>>

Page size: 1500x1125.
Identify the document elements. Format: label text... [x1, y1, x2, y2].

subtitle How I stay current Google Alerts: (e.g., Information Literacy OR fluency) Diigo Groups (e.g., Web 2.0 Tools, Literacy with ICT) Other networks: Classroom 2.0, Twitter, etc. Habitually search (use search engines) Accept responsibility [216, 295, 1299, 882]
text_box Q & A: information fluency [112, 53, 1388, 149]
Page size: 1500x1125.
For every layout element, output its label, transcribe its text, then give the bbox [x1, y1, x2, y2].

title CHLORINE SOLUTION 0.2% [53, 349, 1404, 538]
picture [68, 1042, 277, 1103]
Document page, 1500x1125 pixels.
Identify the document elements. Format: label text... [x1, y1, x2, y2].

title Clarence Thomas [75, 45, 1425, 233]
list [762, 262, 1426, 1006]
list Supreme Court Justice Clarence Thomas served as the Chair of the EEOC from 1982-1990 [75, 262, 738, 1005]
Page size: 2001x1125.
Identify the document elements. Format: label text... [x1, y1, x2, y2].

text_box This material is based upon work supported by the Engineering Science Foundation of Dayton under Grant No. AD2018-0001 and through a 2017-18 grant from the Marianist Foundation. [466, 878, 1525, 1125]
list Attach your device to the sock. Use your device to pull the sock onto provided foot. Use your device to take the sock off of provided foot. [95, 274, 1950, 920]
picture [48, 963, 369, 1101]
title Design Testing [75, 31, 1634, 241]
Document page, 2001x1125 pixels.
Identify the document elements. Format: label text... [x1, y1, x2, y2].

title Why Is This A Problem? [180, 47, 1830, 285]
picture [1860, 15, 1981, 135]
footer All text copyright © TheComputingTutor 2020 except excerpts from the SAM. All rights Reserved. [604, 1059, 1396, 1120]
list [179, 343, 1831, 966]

<<

→ **What is being asked**: Repeat each entry exactly.

→ **Your response**:
Page size: 1500x1125.
Identify the document elements. Format: label text... [x1, y1, x2, y2].

subtitle How I stay current Google Alerts: (e.g., Information Literacy OR fluency) Diigo Groups (e.g., Web 2.0 Tools, Literacy with ICT) Other networks: Classroom 2.0, Twitter, etc. Habitually search (use search engines) Accept responsibility [216, 295, 1299, 882]
text_box Q & A: information fluency [112, 53, 1388, 149]
Page size: 1500x1125.
For every layout element, output its label, transcribe its text, then give the bbox [x1, y1, x2, y2].

title CHLORINE SOLUTION 0.2% [53, 349, 1404, 538]
picture [68, 1042, 277, 1103]
Document page, 1500x1125 pixels.
Identify the document elements. Format: label text... [x1, y1, x2, y2].

title Clarence Thomas [75, 45, 1425, 233]
list [762, 262, 1426, 1006]
list Supreme Court Justice Clarence Thomas served as the Chair of the EEOC from 1982-1990 [75, 262, 738, 1005]
Page size: 2001x1125.
Identify the document elements. Format: label text... [x1, y1, x2, y2].

text_box This material is based upon work supported by the Engineering Science Foundation of Dayton under Grant No. AD2018-0001 and through a 2017-18 grant from the Marianist Foundation. [466, 878, 1525, 1125]
list Attach your device to the sock. Use your device to pull the sock onto provided foot. Use your device to take the sock off of provided foot. [95, 274, 1950, 920]
picture [48, 963, 369, 1101]
title Design Testing [75, 31, 1634, 241]
Document page, 2001x1125 pixels.
Identify the document elements. Format: label text... [x1, y1, x2, y2].

title Why Is This A Problem? [180, 47, 1830, 285]
picture [1860, 15, 1981, 135]
footer All text copyright © TheComputingTutor 2020 except excerpts from the SAM. All rights Reserved. [604, 1059, 1396, 1120]
list [179, 343, 1831, 966]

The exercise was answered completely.